**SOURCE DOCUMENT:**
════════════════════

I told Ace that I would only like to look at the profiles and to have some nice, clean chat with other users. His out of the country trips were becoming longer, so I was getting bored at times. He didn't really mind it since he's not a jealous person; he had complete trust in me. Little did I know that this would be a very big mistake.
A month later, after scouring interesting profiles, talking to several users, I found someone who stood out. It was JP. He was wearing a cowboy outfit in his profile picture. He's cute, chinito, and moreno. After chatting about random things for a few days, we decided to meet up. I was already working near Libis by this time, staying at my grandparents' house in Cubao, while he, on the other hand, was an employee in one of the call centers in Eastwood City. Like him, I was scheduled in night shift for the whole month, so we agreed to meet one morning after getting off from work. We had breakfast in a Jollibee near their office.
He was tall and chubby. He has this cute and innocent charm that could get you interested. He's like a discounted Romnick Sarmenta with a rounder face. We got to know each other more. He told me his unfortunate quest to look for love. Once, he had a relationship with a jerk for more than a year. He devoted everything to the guy, only to discover that he was being cheated on for months. After that, all the guys he fell in love with were either not interested or already in a relationship. His search in PR was always unfruitful. I told him about Ace. He was slightly disappointed at first, but he understood. He said we could still be friends nonetheless.
From then on, our communication became much frequent: before going to sleep, upon waking up, during breaks, and every time both of us were available. If I was not talking to Ace via Skype, I would call JP instead. Our breakfasts post-work were repeated for a couple of times more. I was aware that things were already inappropriate, but I pushed the idea down to deepest recesses of my mind. I convinced myself that that was only pure friendship and it meant nothing else.
On March 17, three more days before my birthday, the fateful night I mentioned before had happened.
He invited me to spend a night in his place in Novaliches. Without Ace's knowledge, I accepted. We had dinner in Gateway Mall before we went straight to his house. He opened a few bottles of beer while watching a movie. Both of us were already tipsy when the credits rolled, so we decided to get some sleep.
I was lying on my back, while he was on his side, facing oppositely. I was already in stupor when I felt him changed his position. I looked in his direction. He was now facing me. I turned my gaze upwards. His eyes were still opened, staring at me.
"Bakit?" I asked half-awake.
"Pwede ba akong yumakap?" he said softly.
"Huh?" I reacted, awaking my senses.
He moved closer to me.
"Pwede ba kita yakapin?" he asked once again, this time it was a whisper.
My heart beat faster. My throat became dry.
"Okay... Sige..." was all I had managed to say.

════════════════════

**SUPPLIED DATA:**
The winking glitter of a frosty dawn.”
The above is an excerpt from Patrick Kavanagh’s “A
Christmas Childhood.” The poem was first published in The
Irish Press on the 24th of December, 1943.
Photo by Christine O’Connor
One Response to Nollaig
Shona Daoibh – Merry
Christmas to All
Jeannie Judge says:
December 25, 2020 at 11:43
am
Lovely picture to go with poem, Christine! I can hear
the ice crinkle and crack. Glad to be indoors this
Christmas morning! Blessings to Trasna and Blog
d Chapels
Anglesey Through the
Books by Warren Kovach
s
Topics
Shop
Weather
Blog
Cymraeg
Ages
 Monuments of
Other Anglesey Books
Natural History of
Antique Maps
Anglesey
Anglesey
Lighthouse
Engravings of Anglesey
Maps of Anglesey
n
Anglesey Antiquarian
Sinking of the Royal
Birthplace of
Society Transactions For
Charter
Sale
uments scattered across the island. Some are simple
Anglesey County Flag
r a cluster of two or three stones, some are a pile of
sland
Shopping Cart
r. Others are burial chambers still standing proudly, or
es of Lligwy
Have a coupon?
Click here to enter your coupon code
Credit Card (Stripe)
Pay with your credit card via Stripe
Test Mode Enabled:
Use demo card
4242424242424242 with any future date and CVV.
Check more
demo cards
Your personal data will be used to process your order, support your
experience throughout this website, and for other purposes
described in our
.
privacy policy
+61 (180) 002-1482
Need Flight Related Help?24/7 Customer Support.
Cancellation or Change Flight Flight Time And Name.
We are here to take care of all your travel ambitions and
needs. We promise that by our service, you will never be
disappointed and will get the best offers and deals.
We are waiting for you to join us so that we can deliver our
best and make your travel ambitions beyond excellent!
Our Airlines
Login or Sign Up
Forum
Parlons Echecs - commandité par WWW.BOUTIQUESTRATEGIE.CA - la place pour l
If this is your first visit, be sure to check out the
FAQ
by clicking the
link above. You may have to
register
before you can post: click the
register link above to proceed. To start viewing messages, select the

════════════════════

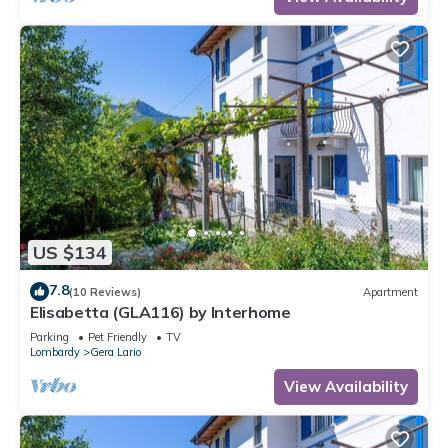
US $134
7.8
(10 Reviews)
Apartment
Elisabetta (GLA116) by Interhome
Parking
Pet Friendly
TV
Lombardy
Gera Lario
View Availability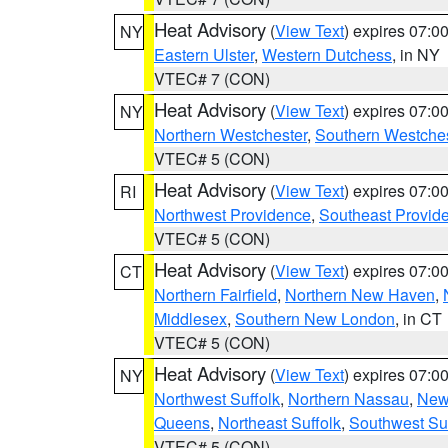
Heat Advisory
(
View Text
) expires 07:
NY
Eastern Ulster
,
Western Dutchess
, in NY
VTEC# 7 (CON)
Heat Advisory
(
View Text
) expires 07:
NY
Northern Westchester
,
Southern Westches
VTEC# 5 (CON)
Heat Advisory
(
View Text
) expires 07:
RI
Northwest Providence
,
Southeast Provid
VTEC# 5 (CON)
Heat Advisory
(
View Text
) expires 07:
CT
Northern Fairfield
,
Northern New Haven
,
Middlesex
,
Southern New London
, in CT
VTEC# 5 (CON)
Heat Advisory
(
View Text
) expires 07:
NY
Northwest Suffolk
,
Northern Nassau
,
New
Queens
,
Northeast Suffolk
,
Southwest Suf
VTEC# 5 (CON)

════════════════════

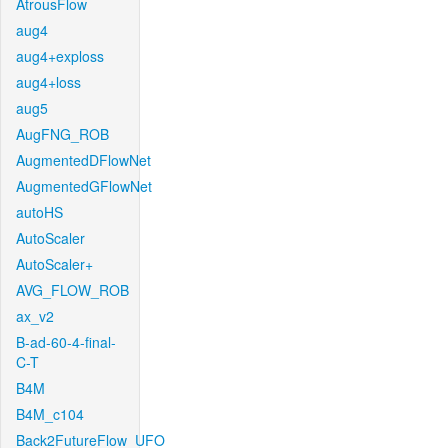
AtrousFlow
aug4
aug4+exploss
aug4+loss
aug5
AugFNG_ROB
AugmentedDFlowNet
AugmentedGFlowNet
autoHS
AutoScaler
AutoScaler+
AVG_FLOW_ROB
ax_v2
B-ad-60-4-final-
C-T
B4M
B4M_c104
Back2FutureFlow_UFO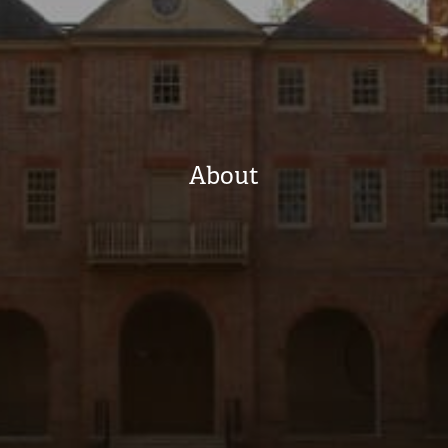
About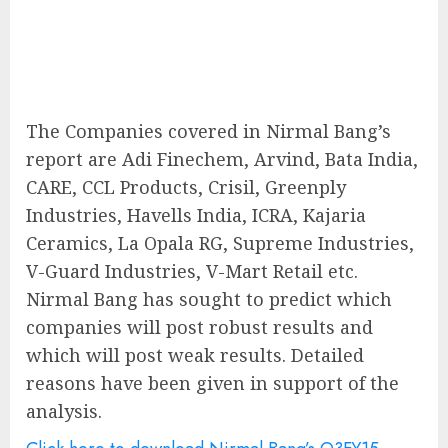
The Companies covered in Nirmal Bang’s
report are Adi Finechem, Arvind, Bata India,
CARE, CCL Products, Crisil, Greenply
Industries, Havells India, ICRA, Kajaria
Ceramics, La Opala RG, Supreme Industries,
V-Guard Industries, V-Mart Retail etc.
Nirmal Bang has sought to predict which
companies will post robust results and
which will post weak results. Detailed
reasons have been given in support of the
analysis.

════════════════════

**WHAT THE TASK ASKS:** Write down the passage of the narrative about meeting JP word for word, starting at "From then on, our" and ending at "before had happened.". Work only from the narrative; the material is not needed for this.

**RESPONSE TO THE EXERCISE:**
From then on, our communication became much frequent: before going to sleep, upon waking up, during breaks, and every time both of us were available. If I was not talking to Ace via Skype, I would call JP instead. Our breakfasts post-work were repeated for a couple of times more. I was aware that things were already inappropriate, but I pushed the idea down to deepest recesses of my mind. I convinced myself that that was only pure friendship and it meant nothing else.
On March 17, three more days before my birthday, the fateful night I mentioned before had happened.